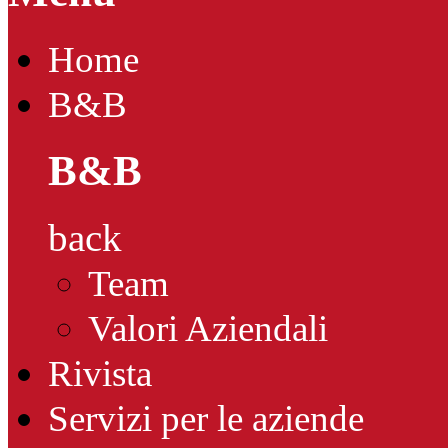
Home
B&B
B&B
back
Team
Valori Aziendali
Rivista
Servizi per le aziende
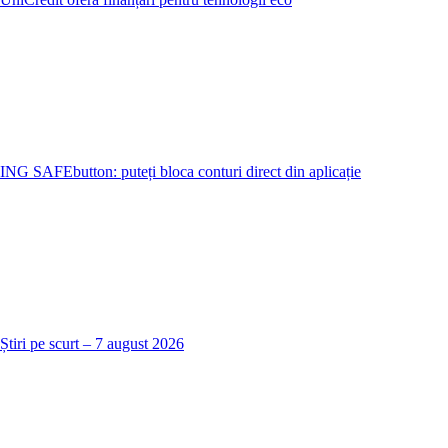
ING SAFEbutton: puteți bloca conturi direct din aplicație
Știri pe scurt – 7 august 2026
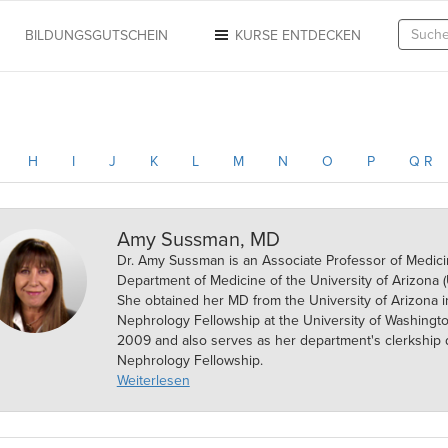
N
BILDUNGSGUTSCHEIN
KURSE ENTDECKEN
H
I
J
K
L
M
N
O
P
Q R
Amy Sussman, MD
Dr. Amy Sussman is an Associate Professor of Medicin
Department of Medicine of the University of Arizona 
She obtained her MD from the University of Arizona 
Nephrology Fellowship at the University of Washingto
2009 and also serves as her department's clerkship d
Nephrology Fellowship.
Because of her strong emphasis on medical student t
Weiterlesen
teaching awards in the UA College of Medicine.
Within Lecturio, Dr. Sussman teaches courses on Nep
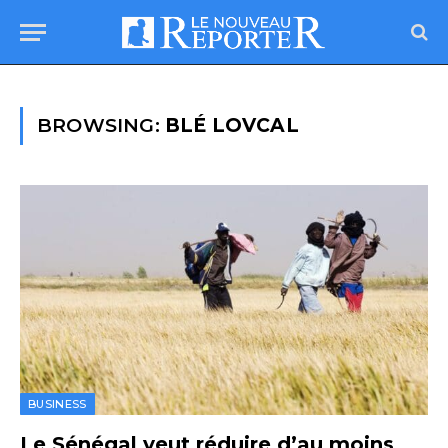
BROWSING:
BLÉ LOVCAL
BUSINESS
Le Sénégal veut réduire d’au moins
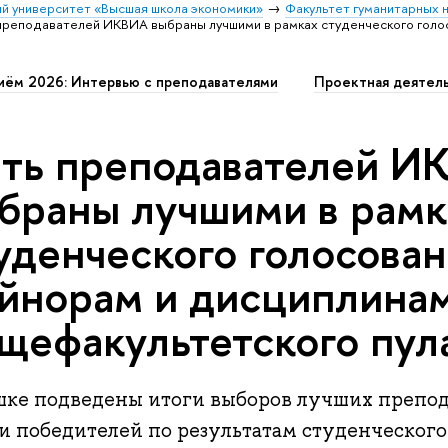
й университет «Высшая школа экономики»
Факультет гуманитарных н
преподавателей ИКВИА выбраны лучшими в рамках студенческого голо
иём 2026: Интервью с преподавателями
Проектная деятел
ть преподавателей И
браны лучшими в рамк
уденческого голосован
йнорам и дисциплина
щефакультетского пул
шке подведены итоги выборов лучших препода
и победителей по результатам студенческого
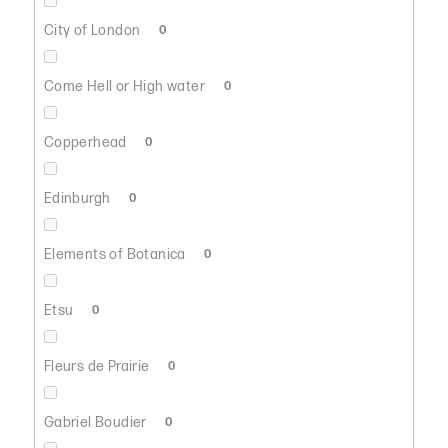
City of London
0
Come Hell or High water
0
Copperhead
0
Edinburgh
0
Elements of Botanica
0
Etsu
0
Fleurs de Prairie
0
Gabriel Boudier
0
_____
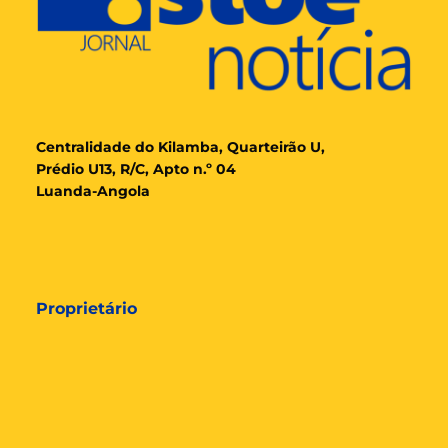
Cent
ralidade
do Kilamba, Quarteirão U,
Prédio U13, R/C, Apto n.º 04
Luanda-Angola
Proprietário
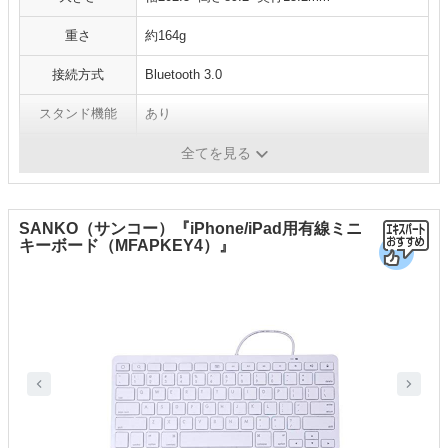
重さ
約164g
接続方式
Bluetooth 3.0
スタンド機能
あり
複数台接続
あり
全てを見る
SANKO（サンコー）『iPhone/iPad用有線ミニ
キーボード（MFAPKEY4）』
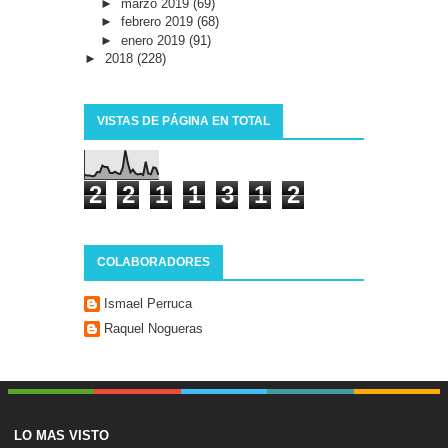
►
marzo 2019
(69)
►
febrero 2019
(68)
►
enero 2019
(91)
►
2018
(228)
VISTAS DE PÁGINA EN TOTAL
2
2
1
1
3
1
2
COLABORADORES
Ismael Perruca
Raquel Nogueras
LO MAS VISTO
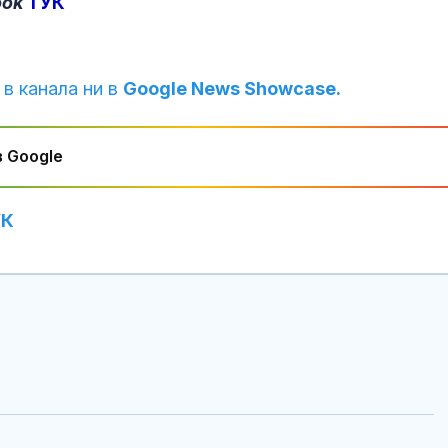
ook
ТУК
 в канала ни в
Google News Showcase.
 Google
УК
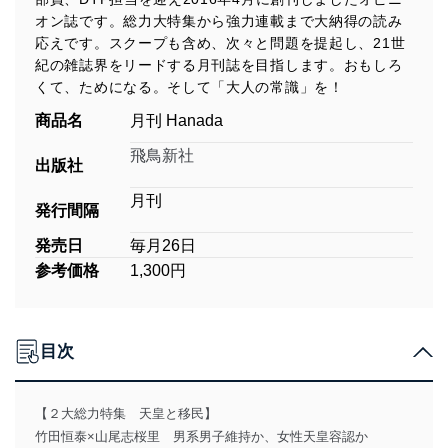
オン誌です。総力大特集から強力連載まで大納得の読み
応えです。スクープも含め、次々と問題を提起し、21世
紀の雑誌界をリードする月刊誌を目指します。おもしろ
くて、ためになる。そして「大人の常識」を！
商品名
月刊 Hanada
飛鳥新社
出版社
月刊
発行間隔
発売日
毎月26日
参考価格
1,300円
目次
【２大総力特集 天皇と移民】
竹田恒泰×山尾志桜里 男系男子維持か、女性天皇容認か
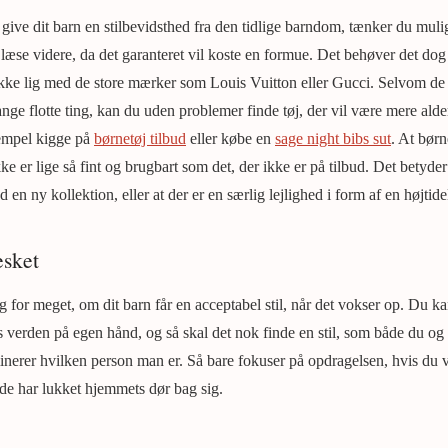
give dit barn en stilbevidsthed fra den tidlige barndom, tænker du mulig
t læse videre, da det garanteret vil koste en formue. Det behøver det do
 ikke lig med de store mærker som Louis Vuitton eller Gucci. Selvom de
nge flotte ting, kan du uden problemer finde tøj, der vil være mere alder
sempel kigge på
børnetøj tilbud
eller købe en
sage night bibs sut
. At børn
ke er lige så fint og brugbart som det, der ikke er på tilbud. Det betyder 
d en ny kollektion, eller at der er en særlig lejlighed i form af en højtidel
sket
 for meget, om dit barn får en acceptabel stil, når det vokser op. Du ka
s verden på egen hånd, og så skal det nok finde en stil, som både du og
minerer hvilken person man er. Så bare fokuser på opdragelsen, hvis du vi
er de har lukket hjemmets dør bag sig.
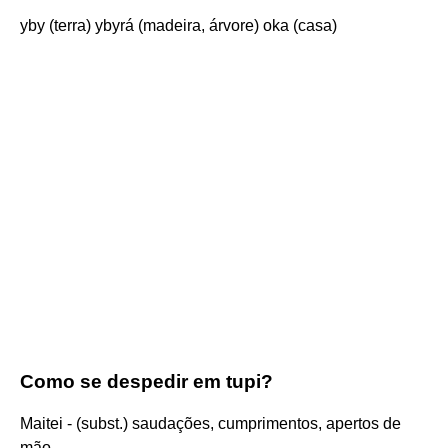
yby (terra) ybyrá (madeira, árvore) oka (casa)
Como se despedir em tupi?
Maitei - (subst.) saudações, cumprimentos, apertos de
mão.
_____
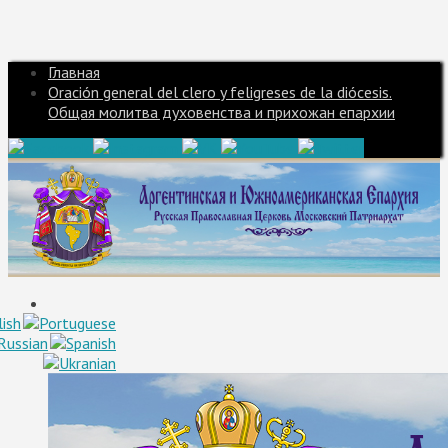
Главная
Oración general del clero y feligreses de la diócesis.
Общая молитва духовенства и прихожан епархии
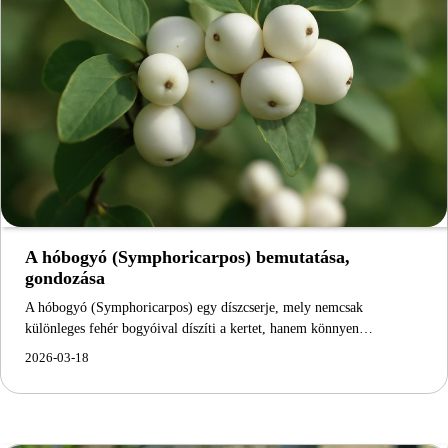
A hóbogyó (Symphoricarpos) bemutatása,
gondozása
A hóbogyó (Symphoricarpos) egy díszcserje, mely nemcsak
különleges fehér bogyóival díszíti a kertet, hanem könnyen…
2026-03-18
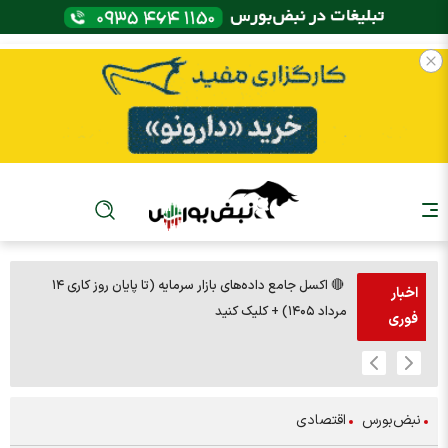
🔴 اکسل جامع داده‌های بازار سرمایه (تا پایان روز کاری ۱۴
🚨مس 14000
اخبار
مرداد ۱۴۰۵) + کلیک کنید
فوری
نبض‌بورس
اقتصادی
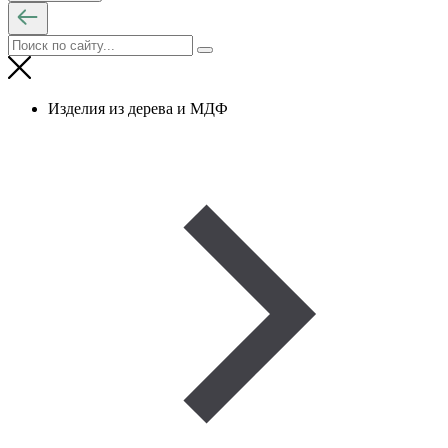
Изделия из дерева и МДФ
_____
> _Your goal_:
Transcribe the lines of the records from the line containing "ING SAFEbutton: puteți" through the line containing "Within Lecturio, Dr.", both included. Omit the pictures.

> _Result for this task_:
ING SAFEbutton: puteți bloca conturi direct din aplicație
Știri pe scurt – 7 august 2026
N
BILDUNGSGUTSCHEIN
KURSE ENTDECKEN
H
I
J
K
L
M
N
O
P
Q R
Amy Sussman, MD
Dr. Amy Sussman is an Associate Professor of Medicin
Department of Medicine of the University of Arizona 
She obtained her MD from the University of Arizona 
Nephrology Fellowship at the University of Washingto
2009 and also serves as her department's clerkship d
Nephrology Fellowship.
Because of her strong emphasis on medical student t
Weiterlesen
teaching awards in the UA College of Medicine.
Within Lecturio, Dr. Sussman teaches courses on Nep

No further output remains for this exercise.